La providence nous avait offert le professeur Lin. Le monde d’après n’arriverait pas dans deux siècles, mais de notre vivant. Il avait passé maintes journées à explorer les reliefs rugueux à la recherche des bons matériaux, maintes nuits blanches à concevoir ses machines, tout lui semblait sous contrôle mais il n’avait pas anticipé la potentielle folie des hommes.

Plus les lumières se diffusaient, plus les gens accouraient et plus la violence de propageait. Le jour libérateur devint un jour destructeur. Certains commencèrent, mutiques, à fuir le champ de bataille, se demandant si les choses pourraient continuer comme avant. Le professeur Lin prit la décision d’éteindre ses machines et le halo de lumière déclina lentement.

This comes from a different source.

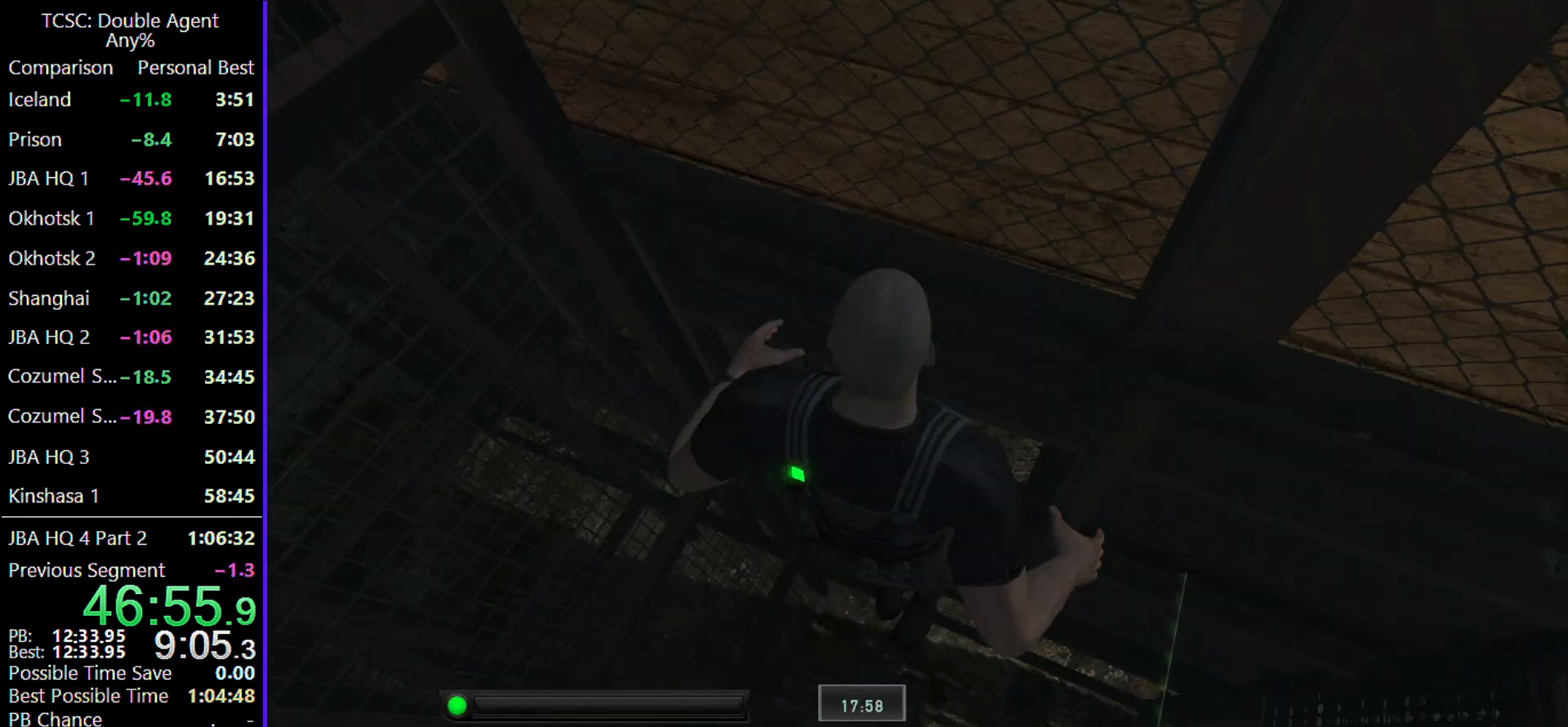
{"keys": ["w"], "mouse": [], "events": []}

La foule, d’abord suppliante auprès du professeur pour qu’il redémarre les machines, se fit de plus en plus menaçante : « Lin, rallume ou on te crève les pupilles ! ». Il était encerclé. Il se positionna debout sur une machine, bien en évidence. Enfin, il nous semblait que c’était lui. J’essayais d’imprimer dans mon cerveau les contours de sa silhouette courbée dont je ne voyais pas les détails. Il saisit un large objet et cassa les machines. Je me mis à crier « Professeur Lin merci pour tout ! » mais il fut couvert par un brouhaha d’insultes.

Juna replongea dans le noir complet. Sa circonvolution la condamnait à être éclairée seulement tous les trois siècles. Nous étions tous incapables de voir sur Juna à l’exception du professeur Lin dont les pupilles sensibles se suffisaient des faibles rayons des étoiles pour distinguer fébrilement le paysage. Pour nous, l’obscurité totale parsemée de minuscules points blancs stellaires. Les lumières s’éteignirent, et avec elles l’espoir du monde d’après.